Broken pipe error
amiltonwong opened this issue · 3 comments
Hi, all,
I got the following broken pipe
error when the training came to the final epoch (epoch=499):
in epoch 498
max_epoch 500
**** EPOCH 498 ****
2019-02-26 05:38:35.735413
Progress: [##########] 100%mean loss: 0.082965
Overall accuracy : 0.991698
Average IoU : 0.963038
IoU of man-made terrain : 0.970558
IoU of natural terrain : 0.981679
IoU of high vegetation : 0.994769
IoU of low vegetation : 0.937876
IoU of buildings : 0.993800
IoU of hard scape : 0.939500
IoU of scanning artifact : 0.923614
IoU of cars : 0.962506
in epoch 499
max_epoch 500
**** EPOCH 499 ****
2019-02-26 05:39:40.278005
Progress: [##########] 100%mean loss: 0.077413
Overall accuracy : 0.992196
Average IoU : 0.962089
IoU of man-made terrain : 0.971449
IoU of natural terrain : 0.982647
IoU of high vegetation : 0.996347
IoU of low vegetation : 0.935048
IoU of buildings : 0.994343
IoU of hard scape : 0.937210
IoU of scanning artifact : 0.921430
IoU of cars : 0.958242
Process ForkPoolWorker-1:1:
Traceback (most recent call last):
File "/root/anaconda3/envs/tf/lib/python3.6/multiprocessing/pool.py", line 125, in worker
put((job, i, result))
File "/root/anaconda3/envs/tf/lib/python3.6/multiprocessing/queues.py", line 347, in put
self._writer.send_bytes(obj)
File "/root/anaconda3/envs/tf/lib/python3.6/multiprocessing/connection.py", line 200, in send_bytes
self._send_bytes(m[offset:offset + size])
File "/root/anaconda3/envs/tf/lib/python3.6/multiprocessing/connection.py", line 397, in _send_bytes
self._send(header)
File "/root/anaconda3/envs/tf/lib/python3.6/multiprocessing/connection.py", line 368, in _send
n = write(self._handle, buf)
BrokenPipeError: [Errno 32] Broken pipe
During handling of the above exception, another exception occurred:
Traceback (most recent call last):
File "/root/anaconda3/envs/tf/lib/python3.6/multiprocessing/process.py", line 258, in _bootstrap
self.run()
File "/root/anaconda3/envs/tf/lib/python3.6/multiprocessing/process.py", line 93, in run
self._target(*self._args, **self._kwargs)
File "/root/anaconda3/envs/tf/lib/python3.6/multiprocessing/pool.py", line 130, in worker
put((job, i, (False, wrapped)))
File "/root/anaconda3/envs/tf/lib/python3.6/multiprocessing/queues.py", line 347, in put
self._writer.send_bytes(obj)
File "/root/anaconda3/envs/tf/lib/python3.6/multiprocessing/connection.py", line 200, in send_bytes
self._send_bytes(m[offset:offset + size])
File "/root/anaconda3/envs/tf/lib/python3.6/multiprocessing/connection.py", line 404, in _send_bytes
self._send(header + buf)
File "/root/anaconda3/envs/tf/lib/python3.6/multiprocessing/connection.py", line 368, in _send
n = write(self._handle, buf)
BrokenPipeError: [Errno 32] Broken pipe
(tf) root@milton-ThinkCentre-M93p:/data/code8/Open3D-PointNet2-Semantic3D#
Is something configured wrong or just to ignore such error?
My environment is:
tensorflow 1.12
cuda 9.0 + cudnn 7.5
Yeah, this is a known issue, potentially due to subprocess not properly terminated.

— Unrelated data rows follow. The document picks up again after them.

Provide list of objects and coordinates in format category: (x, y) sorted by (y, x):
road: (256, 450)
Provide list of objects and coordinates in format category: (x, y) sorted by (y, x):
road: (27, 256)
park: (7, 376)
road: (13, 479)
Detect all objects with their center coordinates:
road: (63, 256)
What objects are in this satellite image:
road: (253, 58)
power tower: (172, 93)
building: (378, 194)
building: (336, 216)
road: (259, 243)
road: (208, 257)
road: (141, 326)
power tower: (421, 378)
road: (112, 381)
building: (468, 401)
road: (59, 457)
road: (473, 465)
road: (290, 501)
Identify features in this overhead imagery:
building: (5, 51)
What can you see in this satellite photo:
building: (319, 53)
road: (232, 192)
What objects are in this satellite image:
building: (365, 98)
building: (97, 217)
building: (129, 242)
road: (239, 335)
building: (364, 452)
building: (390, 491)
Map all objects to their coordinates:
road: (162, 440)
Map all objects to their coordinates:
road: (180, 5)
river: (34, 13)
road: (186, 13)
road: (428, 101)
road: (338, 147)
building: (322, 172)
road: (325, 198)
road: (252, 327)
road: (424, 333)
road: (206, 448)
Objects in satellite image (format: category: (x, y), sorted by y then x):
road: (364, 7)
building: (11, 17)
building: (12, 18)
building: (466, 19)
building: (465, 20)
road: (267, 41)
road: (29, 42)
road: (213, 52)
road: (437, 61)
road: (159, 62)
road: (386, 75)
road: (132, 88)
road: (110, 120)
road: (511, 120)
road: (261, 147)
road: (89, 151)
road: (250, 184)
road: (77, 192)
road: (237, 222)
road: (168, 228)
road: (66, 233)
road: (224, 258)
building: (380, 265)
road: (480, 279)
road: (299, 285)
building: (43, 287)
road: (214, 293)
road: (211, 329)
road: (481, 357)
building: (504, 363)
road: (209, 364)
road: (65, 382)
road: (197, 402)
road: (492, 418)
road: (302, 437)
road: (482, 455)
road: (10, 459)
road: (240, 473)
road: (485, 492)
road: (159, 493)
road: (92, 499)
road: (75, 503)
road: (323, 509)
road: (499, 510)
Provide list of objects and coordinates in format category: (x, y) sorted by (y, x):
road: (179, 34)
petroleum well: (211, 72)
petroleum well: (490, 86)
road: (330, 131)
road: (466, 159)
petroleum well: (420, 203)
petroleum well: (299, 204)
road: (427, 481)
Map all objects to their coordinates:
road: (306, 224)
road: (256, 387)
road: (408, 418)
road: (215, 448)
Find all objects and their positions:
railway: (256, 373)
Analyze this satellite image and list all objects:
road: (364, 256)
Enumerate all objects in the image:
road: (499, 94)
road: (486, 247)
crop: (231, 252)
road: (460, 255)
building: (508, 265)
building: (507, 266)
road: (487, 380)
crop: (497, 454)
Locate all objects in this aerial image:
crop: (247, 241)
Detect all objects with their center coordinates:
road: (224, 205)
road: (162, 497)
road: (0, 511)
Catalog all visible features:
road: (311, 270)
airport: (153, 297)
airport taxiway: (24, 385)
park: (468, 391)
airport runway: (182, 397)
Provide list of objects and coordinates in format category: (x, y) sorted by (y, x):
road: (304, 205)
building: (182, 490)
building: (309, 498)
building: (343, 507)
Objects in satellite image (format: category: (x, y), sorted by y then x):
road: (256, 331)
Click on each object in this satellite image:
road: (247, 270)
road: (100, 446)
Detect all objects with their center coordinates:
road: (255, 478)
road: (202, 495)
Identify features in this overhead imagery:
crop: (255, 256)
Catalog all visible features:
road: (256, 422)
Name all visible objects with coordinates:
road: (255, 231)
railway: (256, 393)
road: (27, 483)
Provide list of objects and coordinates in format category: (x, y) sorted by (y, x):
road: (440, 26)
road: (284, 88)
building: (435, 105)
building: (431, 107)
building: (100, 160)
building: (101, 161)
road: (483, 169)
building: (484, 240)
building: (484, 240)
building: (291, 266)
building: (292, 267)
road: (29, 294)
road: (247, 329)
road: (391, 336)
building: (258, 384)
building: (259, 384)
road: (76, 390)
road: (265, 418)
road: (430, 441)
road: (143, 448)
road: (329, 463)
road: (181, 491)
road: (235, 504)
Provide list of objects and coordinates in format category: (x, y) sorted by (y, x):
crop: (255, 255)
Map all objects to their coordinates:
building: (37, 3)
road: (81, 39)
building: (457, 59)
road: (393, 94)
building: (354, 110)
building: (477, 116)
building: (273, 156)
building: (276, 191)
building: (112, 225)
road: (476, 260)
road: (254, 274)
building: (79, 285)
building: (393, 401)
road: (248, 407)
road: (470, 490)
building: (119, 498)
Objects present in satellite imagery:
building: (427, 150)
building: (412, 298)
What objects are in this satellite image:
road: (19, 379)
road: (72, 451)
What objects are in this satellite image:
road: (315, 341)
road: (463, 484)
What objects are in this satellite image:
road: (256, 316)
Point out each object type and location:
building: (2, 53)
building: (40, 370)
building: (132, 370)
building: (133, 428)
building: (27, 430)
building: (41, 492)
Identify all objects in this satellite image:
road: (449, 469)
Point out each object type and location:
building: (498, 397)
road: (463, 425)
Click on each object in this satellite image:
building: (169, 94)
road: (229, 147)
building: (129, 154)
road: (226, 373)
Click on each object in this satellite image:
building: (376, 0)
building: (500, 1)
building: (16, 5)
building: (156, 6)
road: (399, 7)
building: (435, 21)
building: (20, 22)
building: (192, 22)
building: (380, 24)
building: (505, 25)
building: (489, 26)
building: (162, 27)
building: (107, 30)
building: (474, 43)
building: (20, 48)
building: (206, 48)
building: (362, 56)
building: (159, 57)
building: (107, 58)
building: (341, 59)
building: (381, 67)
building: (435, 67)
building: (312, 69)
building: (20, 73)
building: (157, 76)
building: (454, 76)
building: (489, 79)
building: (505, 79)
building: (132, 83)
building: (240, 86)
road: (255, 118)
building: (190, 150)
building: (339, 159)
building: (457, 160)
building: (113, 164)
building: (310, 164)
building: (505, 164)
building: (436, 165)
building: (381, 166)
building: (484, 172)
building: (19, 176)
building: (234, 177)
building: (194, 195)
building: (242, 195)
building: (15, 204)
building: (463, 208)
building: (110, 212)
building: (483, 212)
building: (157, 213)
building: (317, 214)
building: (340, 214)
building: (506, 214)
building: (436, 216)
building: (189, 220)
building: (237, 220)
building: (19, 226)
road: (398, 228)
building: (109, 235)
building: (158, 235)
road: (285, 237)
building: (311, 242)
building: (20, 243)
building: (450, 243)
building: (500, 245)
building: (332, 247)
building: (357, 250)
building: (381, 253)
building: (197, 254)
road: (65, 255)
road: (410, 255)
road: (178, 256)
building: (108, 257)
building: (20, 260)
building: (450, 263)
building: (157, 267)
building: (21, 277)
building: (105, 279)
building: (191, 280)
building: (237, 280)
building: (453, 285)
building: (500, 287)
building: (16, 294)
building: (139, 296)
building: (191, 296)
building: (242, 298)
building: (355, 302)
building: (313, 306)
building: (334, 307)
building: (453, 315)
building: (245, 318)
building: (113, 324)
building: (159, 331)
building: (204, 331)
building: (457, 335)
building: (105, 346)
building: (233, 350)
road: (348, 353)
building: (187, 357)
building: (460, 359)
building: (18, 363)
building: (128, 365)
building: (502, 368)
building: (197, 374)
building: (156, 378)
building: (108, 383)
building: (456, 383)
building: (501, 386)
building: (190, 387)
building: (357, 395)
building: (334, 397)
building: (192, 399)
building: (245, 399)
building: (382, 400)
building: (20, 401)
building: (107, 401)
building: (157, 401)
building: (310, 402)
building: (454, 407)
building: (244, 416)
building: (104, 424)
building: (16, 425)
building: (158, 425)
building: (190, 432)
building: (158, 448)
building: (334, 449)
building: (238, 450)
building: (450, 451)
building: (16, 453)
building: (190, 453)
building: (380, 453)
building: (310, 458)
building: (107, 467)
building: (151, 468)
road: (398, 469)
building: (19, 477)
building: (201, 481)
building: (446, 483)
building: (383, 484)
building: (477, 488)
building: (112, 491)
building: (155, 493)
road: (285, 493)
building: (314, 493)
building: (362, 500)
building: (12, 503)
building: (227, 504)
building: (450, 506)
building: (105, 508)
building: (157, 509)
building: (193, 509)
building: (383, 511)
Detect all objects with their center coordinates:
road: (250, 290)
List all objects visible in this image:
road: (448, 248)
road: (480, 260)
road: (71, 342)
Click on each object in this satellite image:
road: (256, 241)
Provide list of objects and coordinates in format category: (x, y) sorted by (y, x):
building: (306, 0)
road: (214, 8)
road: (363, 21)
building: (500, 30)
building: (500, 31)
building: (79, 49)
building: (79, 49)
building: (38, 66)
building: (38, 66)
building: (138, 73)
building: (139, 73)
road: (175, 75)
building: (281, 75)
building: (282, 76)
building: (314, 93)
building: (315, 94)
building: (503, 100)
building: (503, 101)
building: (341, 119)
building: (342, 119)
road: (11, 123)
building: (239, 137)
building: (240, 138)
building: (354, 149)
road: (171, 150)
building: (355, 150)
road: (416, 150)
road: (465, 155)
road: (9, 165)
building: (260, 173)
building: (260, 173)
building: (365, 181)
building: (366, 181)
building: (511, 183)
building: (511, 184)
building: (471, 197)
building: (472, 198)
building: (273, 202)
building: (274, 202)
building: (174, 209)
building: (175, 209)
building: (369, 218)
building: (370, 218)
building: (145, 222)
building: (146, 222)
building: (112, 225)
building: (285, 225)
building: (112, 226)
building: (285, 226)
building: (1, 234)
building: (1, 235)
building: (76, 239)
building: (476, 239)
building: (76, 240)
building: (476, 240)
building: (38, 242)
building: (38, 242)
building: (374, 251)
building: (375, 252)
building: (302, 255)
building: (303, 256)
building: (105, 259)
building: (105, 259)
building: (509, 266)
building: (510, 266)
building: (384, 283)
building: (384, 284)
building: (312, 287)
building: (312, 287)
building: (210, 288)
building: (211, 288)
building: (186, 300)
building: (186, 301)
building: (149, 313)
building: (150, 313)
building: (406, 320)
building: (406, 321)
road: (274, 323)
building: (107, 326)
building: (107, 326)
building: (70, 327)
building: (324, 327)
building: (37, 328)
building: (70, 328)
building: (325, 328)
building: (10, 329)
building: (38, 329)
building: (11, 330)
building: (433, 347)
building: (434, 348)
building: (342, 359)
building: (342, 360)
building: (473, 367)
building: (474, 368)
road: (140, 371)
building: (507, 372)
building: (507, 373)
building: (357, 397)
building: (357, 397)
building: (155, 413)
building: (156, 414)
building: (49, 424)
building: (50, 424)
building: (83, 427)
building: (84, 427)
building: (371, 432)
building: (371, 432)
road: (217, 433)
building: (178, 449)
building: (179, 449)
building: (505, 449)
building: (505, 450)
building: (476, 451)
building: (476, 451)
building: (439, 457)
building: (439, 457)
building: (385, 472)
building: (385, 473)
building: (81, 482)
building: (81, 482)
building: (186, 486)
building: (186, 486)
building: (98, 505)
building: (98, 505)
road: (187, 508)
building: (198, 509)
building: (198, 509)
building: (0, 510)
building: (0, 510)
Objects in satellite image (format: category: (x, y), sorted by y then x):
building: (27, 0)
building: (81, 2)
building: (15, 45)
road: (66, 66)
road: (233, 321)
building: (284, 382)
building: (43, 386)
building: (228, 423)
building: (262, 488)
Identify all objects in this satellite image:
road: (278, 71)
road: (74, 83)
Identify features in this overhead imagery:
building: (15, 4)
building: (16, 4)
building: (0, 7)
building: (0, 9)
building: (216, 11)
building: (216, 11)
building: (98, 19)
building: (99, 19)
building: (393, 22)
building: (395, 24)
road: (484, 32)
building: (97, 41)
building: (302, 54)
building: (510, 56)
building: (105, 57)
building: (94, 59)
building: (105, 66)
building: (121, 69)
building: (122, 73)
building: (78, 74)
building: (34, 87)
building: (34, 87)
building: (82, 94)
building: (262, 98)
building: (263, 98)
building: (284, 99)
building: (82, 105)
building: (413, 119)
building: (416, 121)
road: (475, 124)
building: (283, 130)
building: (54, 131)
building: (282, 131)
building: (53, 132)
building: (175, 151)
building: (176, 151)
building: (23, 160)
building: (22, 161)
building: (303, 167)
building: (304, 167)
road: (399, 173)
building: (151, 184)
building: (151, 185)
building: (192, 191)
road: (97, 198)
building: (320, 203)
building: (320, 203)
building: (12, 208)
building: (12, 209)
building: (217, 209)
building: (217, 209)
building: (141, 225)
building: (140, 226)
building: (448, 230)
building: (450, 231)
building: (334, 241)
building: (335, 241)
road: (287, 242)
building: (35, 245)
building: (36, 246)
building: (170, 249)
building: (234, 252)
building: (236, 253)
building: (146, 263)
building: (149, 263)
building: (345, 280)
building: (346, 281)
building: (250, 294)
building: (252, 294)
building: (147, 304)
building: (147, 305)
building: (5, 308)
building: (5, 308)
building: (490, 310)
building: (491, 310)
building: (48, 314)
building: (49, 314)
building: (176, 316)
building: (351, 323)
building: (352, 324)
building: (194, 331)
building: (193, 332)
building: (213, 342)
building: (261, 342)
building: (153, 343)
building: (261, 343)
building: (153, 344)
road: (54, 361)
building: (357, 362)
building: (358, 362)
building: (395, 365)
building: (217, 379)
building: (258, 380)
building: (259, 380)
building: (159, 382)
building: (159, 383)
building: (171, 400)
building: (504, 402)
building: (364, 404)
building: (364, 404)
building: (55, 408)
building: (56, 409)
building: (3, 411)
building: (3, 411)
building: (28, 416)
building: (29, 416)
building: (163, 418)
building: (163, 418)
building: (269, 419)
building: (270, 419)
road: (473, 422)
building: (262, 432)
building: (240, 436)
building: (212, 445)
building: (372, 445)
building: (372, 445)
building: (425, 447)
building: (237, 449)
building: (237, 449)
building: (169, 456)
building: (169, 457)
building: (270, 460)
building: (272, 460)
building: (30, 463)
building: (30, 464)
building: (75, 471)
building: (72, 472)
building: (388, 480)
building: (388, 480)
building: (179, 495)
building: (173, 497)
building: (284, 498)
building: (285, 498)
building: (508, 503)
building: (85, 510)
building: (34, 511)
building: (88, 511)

The results shall be fine though as it only happens after the final iteration.
Yeah, this is a known issue, potentially due to subprocess not properly terminated. The results shall be fine though as it only happens after the final iteration.
I also encountered the same problem, but it happened when the epoch was 25. How can I solve it?
One solution may be to use ThreadPool instead of Pool in the training script. so for fill_queues
function in train.py
from multiprocessing.pool import ThreadPool
import multiprocessing as mp
###### Portion with fill_queues function
def fill_queues(
stack_train, stack_validation, num_train_batches, num_validation_batches
):
"""
Args:
stack_train: mp.Queue to be filled asynchronously
stack_validation: mp.Queue to be filled asynchronously
num_train_batches: total number of training batches
num_validation_batches: total number of validationation batches
"""
pool = ThreadPool(mp.cpu_count())
###### Fill in remaining code
See if that works.